The clock tower has been called "squat" or "strange," said Public Works director Brian Usher.
And the plaza where it stands has seen better days.
So Tuesday at a city work session, Largo leaders got a glimpse of options to renovate the clock tower and the plaza.
And after hearing about problems with the condition of the tower and the mosaics that adorn it, most city commissioners decided to tear down the clock tower and build one across the street and revamp the plaza at East Bay Drive and Seminole Boulevard.
"I don't want to put money into it if it's only going to give me another four or five years," Vice Mayor Harriet Crozier said.
A year ago, city commissioners decided to renovate the landmark and the plaza and earmarked about $300,000 from Penny for Pinellas funds.
The fountain system near the tower is broken and the some of the pavers on the plaza have also started to crack. And the mosaic tiles are loosening from the structure because they were applied over paint that is peeling away from the columns, Usher said.
While most commissioners preferred replacing the clock tower, Mayor Pat Gerard and Commissioner Mary Gray Black said they would like to see the mosaics and tower preserved as best as it could be.
"It may be ugly, but it's delightfully ugly," Black said, referring to the clock tower's proportions. "I'd like to see it stay there."
The design was spearheaded five years ago by Joseph Koslowski as part of an Eagle Scout project. And his mom, Jeannette, wrote City Hall asking to see the design maintained.
"When it was approved, it wasn't approved for four years," said Jeannette Koslowski, who also submitted a petition signed by more than 40 parents and members of Boy Scout Troop 468. "It was our goal to put up an aesthetically pleasing project the city would enjoy for years."

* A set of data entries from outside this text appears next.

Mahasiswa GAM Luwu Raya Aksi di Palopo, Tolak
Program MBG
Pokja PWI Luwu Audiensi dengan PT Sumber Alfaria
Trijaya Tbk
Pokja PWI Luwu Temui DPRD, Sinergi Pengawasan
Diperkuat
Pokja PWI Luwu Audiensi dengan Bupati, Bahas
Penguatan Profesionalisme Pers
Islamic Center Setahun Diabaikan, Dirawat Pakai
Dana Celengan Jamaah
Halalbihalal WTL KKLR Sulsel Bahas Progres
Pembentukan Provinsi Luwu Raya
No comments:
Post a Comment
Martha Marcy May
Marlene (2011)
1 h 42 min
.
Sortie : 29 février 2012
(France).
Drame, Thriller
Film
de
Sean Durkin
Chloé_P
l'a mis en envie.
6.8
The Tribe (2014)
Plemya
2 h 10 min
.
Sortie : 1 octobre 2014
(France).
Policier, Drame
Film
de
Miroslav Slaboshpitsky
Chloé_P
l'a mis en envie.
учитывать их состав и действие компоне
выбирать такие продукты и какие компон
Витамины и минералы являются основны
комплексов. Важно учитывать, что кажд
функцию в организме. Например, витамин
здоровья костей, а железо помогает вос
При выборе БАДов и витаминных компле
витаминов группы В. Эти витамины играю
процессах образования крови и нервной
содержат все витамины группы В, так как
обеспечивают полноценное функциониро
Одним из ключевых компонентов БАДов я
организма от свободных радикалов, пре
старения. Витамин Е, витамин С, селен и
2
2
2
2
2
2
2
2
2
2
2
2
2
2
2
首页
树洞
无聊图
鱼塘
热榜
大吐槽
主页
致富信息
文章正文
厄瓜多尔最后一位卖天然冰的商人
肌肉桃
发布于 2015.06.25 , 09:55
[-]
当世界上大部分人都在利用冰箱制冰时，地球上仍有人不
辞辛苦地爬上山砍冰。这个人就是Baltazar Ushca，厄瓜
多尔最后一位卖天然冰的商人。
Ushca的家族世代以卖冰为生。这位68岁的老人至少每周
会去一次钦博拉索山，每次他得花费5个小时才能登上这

Her son and his fellow Scouts contributed 2,000 volunteer hours producing variety shows and other functions to raise $16,000 for the project, she said.
But Usher told commissioners that replacing the tiles would be a bigger project than the original one and maintaining the tiles would be an ongoing endeavor.
With preservation of the tower unlikely, commissioners asked staff members to preserve as many of the columns as possible and place them in Largo parks to commemorate the project.
Commissioners also decided to scrap the fountain and the stairs and the pergola near the park entrance.